これまで、日本が賃金不変であってもなんとか持ちこたえていたのは、価格が動かなかったからです。しかし、スタグフレーションになって、その均衡状態が崩れるシナリオも十分に考えられるのです。
2)慢性デフレからの脱却
今回の急性インフレによって、価格許容度がなんとか上がった場合に、慢性デフレから脱却することが可能であるというシナリオも想定できます。価格と賃金が凍りついたように動かない状況に慣れすぎている私たちに、「物価も賃金も変動のものであった」という感覚が取り戻されることで、長く続くデフレから抜け出せる機会になるかもしれません。
インフレ予想が「自己実現」する。
第5章 世界はインフレとどう闘うのか
海外の各国では、インフレに対して、労働者が毅然とした態度で、企業側に賃上げを要求します。さらに、ここがポイントなのですが、現在の価格水準で満足せず、これからも「物価は高騰するだろうから」その先の分まで賃上げをしてほしいと強く要求するのです。この要望が通れば、賃金が物価に先行して上がることになります。
つまりインフレ予想が「自己実現」するというスパイラルに入ることになります。物価が上がることになれば、企業も余剰資金を得やすくなるので、賃金を上げたり、新しい投資をしやすくなります。

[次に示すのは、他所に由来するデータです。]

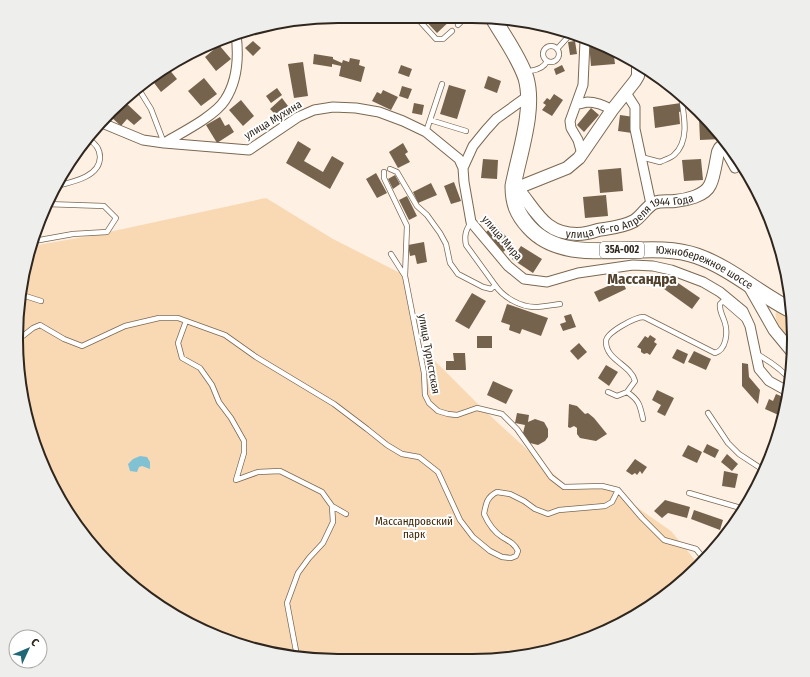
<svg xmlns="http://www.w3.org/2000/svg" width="810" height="677" viewBox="0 0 810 677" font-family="'Fira Sans Condensed',sans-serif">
<rect width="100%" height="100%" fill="#fef0e2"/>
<!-- green -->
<path fill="#f9d9b4" d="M266,198L333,239L408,277L418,341L427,353L484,410L570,489L612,488L645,513L671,531L700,566L650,607L595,637L535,655L472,661L317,660L235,644L177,618L111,567L70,517L40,462L19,380V297L32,246L95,235Z
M779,311L792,316L794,342C786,335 773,323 776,312Z"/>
<!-- water -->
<path fill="#80c1d4" d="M140,456L147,457L150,462V469L142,466L139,467L137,472L130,471L128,464L133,459Z"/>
<!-- building -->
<path fill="#76634d" d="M422,17L453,18L437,33Z
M253,41L261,48L253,56L245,48Z
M575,41L577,54L570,55L568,42Z
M589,43H593L613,49L615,64L591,66Z
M219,45L231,59L216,71L205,57Z
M314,54L333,57V59L342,63L343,60L349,62L350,58L360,60L359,65L365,67L361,82L339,76L341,66L332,64V67L313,64Z
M303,62L308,96L294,98L288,64Z
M401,65L412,69L409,77L398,73Z
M562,65L565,71L556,75L554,69Z
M168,68L177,79L161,92L151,79Z
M488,76L501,81L497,93L484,88Z
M204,78L217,94L201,106L188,91Z
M449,85L466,90L457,119L440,114Z
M402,86L412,89L408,99L399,96Z
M277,88L282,95L271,103L266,96Z
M383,90L398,97L391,110L372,101L377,92L381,94Z
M554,94L563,100L552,116L542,110L546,105L543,103L547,98L550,100Z
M282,98L288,106L277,116L270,109Z
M241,100L254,116L243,126L229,110Z
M125,102L142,118L134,125L127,119L121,126L111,117Z
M414,103L424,105L422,115L412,113Z
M681,103L682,111L679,112L680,124L655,128L653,107Z
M591,108L599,115L584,132L577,125Z
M620,115L634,117L632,133L618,131Z
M220,117L225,126L229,124L234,132L217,143L206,125Z
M699,118H706L721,137V139L700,140Z
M298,141L311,149L304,161L323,172L332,156L344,163L330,189L286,163Z
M403,143L408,152L405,154L410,162L398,168L389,152Z
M483,159L498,160L497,179L481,178Z
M701,159L703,180L684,181L682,160Z
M621,168L623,191L600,193L598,170Z
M376,173L387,193L377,198L366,179Z
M395,175L400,184L393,189L388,179Z
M454,182L461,201L451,204L444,186Z
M431,183L437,195L418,203L413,192Z
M606,195L608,216L585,218L583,197Z
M407,196L417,216L409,220L399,200Z
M495,224L513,244L503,252L485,233Z
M424,242L427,262L417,264L415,255L410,256L408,245Z
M521,246L542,259L533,273L512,259Z
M668,276L700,298L692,309L660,286Z
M622,280L626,289L599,302L594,292Z
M472,293L486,301L469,329L455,321Z
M507,304L548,318L541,336L522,329L520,334L509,330L510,325L501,322Z
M571,314L576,327L563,331L560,324L566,322L564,316Z
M650,335L656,339L654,342L657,344L650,355L647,353L644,354L641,352V349L637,347L645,336L648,338Z
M477,336H492V348H477Z
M579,343L587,352L578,360L570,351Z
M677,349L688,354L684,364L672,358Z
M694,351L711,359L706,370L688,362Z
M453,353H465L466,370H446V361H454Z
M742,363L748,364L749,377L760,390L758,404L742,386Z
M606,365L618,372L609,386L598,378Z
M493,381L513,390L506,404L487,395Z
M657,390L674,398L665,416L657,412L661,405L652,400Z
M776,394L788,399L783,417L765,409L769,399L773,401Z
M569,404L577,406L585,414L588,413L594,418L607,434L596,441L580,438L577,434V428L574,426L570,428L568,427Z
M517,413L529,415L528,422L535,419L544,422L548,429V437L545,441L538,445L530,443L524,437L523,433L525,425L515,423Z
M707,444L719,450L715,458L703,452Z
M688,445L702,452L697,463L682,456Z
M727,454L738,464L732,471L721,462Z
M635,459L647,467L642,474L640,471L637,475L635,473L632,475L626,471Z
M724,471L738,474L735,488L722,486Z
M665,500L690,507L687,518L668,513L662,518L654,511Z
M694,510L723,520L720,530L691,519Z"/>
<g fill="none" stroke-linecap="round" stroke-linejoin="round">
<defs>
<path id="service" d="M416,17L436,39H443L452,31
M358,19V16
M458,25L462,21V18
M543 54a8 8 0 1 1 16 0a8 8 0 1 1-16 0Z
M557,49L567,38L566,35
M530,71C537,70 544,68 547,61
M138,88L151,109L164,143
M430,120L466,131
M426,132L442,84
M641,157L660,162C664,160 671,158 674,155C690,141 684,115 681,97
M390,169L397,172L417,206L427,215L440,233L446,244L450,263L458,274L483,287L491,289L495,285L466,245C464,235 466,230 471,222
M384,172V178L407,226L405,276L424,373L425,395L429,403L438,411L448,414L457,415L477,408L502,414L517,429L551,477L564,487L602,486L618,490L642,518L664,540L696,549L705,560
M56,186C72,182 100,177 100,157C100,149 95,143 88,139
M34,241L73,234L107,232L116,218L104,206L46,204
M391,254L405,276
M495,285C503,297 520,307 535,307C543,307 552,305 560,304
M19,294L41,301
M186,321L178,343L182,358L200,368L212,385L219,402L231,418L244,441V453L236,480L258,472L280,471L322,492L332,506L346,514
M19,339L33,328L40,325L64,339L82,346L125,326L159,318H178L225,335L256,357L334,404L367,429L387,445L402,454L419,457L438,472L460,520L473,537L490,551L502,557L511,558L516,556L518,551C515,544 509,541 502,537C493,531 488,523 484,514C486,503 487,497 497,492L510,494L524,501L535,509L548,514L559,510L605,506L612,502L618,490
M757,354C769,361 782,369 790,380
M608,392L617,396L627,392L635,381C631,365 606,360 606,342C605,333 635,317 644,317L715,353C726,350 728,333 725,323C723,316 719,311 720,304L723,301L745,320
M627,392C639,400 640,405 643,419
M708,413L728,443L739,454L765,471
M689,493L744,509
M297,656L287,603L298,573L309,558L323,543L333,522L332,506"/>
<path id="minor" d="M626,93L635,107V129L651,204
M528,96L496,119L486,130L473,146L463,168L464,182L471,222L508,266L524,279L547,282L578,273L633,265L653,266L671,270L703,282L720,292L743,311L750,326L759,369L769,381L789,392
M577,104C580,104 583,103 587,102C596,102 604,105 612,110
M102,123L143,140L164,143L249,150L298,117L314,110L333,107L356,108L379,112L403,121L426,132L459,159L463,168
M164,143C181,133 215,116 225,100C238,80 239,57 236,34
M723,146L735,168
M582,154L578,140L571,128L570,121L583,85L585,41"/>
<path id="tertiary" d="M749,286L774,330L793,353"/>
<g id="secondary">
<path id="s1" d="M638,66V76L635,81L612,110L579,158L567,168L517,188C536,210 544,234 577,234C584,234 592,232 598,230C610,228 623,227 634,221C642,216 646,207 654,203C662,200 668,202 675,201C686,200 705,196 710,185C714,178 716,161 718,152L720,148L726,143"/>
</g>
<g id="trunk">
<path id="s2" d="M493,18C504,37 519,57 526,78C535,110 519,154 513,186C513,203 517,214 529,227C568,271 646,237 697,256C731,268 759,294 791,310"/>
</g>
</defs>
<!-- service casing -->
<use href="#service" stroke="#7b6852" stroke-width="6"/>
<!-- minor casing -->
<use href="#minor" stroke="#7b6852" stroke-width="11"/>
<!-- tertiary casing -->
<use href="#tertiary" stroke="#7b6852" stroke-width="13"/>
<!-- secondary casing -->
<use href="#secondary" stroke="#7b6852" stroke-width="14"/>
<!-- trunk casing -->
<use href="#trunk" stroke="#7b6852" stroke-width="17"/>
<!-- service -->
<use href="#service" stroke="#fff" stroke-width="4.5"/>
<!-- minor -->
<use href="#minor" stroke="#fff" stroke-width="9"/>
<!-- tertiary -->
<use href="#tertiary" stroke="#fff" stroke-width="11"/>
<!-- secondary -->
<use href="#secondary" stroke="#fff" stroke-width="12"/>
<!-- trunk -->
<use href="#trunk" stroke="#fff" stroke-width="15"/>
</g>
<g text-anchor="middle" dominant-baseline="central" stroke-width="4" stroke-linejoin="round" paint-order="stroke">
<!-- shield labels -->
<rect fill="#fff" stroke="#6d6761" stroke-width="1" x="600" y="242" width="44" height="16" rx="3"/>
<g font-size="10" font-weight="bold" fill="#2f261d">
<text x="622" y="250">35А-002</text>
</g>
<!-- street labels -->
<g font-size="11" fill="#2f261d" stroke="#fff">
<text transform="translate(273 120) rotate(-31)">улица Мухина</text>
<text stroke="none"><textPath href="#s1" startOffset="317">улица 16-го Апреля 1944 Года</textPath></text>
<text transform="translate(502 238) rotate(49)">улица Мира</text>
<text stroke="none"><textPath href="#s2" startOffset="409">Южнобережное шоссе</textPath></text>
<text transform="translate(429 354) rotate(80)">улица Туристская</text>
</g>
<!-- park labels -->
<g font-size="11" fill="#3c2300" stroke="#fff">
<text x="414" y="521">Массандровский<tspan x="414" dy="13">парк</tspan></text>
</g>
<!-- district labels -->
<g font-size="15" font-weight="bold" fill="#51402b" stroke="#fff">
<text x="642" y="279">Массандра</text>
</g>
</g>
<!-- crop -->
<path d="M0 0H810V677H0ZM338 23H472A315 315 0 0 1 787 338V339A315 315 0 0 1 472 654H338A315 315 0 0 1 23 339V338A315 315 0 0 1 338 23Z" fill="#eeeeed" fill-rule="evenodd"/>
<path fill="none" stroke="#2f261d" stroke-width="2" d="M338 23H472A315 315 0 0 1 787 338V339A315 315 0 0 1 472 654H338A315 315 0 0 1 23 339V338A315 315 0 0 1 338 23Z"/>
<!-- north arrow -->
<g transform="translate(28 649) rotate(46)"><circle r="19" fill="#ffffff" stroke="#aca8a5"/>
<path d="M0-3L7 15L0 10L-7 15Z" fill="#216677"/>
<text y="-6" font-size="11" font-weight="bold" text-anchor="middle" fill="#2f261d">С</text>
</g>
</svg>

このような賃金と物価のスパイラルを引き起こす3つの条件があります。
1)労働需要が旺盛であること。
2)企業の価格決定力が強く、人件費の増加分を価格に転嫁しやすいこと。
3)企業が人件費増加を決定する時、ライバル企業も価格転嫁を行うと確信できること。
このためには、日本のすべての関係者が「(日銀がインフレターゲティングの目標値として掲げる)2%のインフレが実現する」という予想を、共有することが起点となります。そのためには、いかに「2%のインフレ」を関係者に共有し、整合的な行動をとってもらうアクションにあります。
まとめ
- 日本の状況とは!?――長引くデフレの中、急性インフレが起こるという状況です。
- 日本の病の根源とは何か!?――私たち生活者の「(労働も含めた)ものごとの価格は値上がりはしないだろう」というマインドセットです。
- 日本のシナリオとは!?――デフレを脱するシナリオは「2%シナリオ」をすべての関係者が信じ、共有しこれを元に一斉に行動することです。